S&P downgraded PSSI in October for similar reasons: “Packers Holdings LLC has faced a rising number of contract cancellations amid the fallout from child labor law violations, which we believe will cause performance to decline more than we previously anticipated.” According to the report, the full financial impact of the scandal is still unknown – it will “take a few more quarters before Packers’ financial results reflect all of the revenue losses stemming from known contract cancellations.”
The DOL has continued to find labor violations at PSSI worksites. In August, The DOL’s Occupational Safety and Health Administration (OSHA) issued PSSI a citation in Illinois where “an employee was exposed to machine hazards associated with moving parts and pinch-points during cleaning of a Bread Line Conveyor which resulted in the fracture to the employees left arm.” PSSI has contested the violations in Illinois.
In Kansas, OSHA found that an employee faced “amputation hazards in that procedures for the control of potentially hazardous energy were not utilized,” leading to the employee amputating a finger and part of his hand.
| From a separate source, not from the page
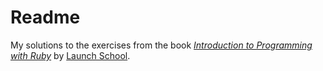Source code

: # Readme 

My solutions to the exercises from the book [*Introduction to Programming with Ruby*](https://launchschool.com/books/ruby) by [Launch School](https://launchschool.com/).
The Kansas citation has been withdrawn as part of a settlement with OSHA in which PSSI agreed to pay $15,625 in penalties.
Ongoing labor problems within the Blackstone portfolio recently led New Mexico Treasurer, Laura Montoya, to write Blackstone stating that she would “no longer support the future investment of New Mexico’s state funds with [Blackstone], at least until [the] firm can demonstrate that its businesses have significantly improved their labor practices.”
Blackstone received the lowest grade on the Private Equity Labor Scorecard, scoring worse than all its peers in amount paid for wage and hour violations, wage and hour lawsuit settlements, and amount paid for OSHA violations. The Blackstone Group should proactively guarantee labor rights across its portfolio by embracing a portfolio-wide set of labor standards like the Private Equity Labor Rights Platform.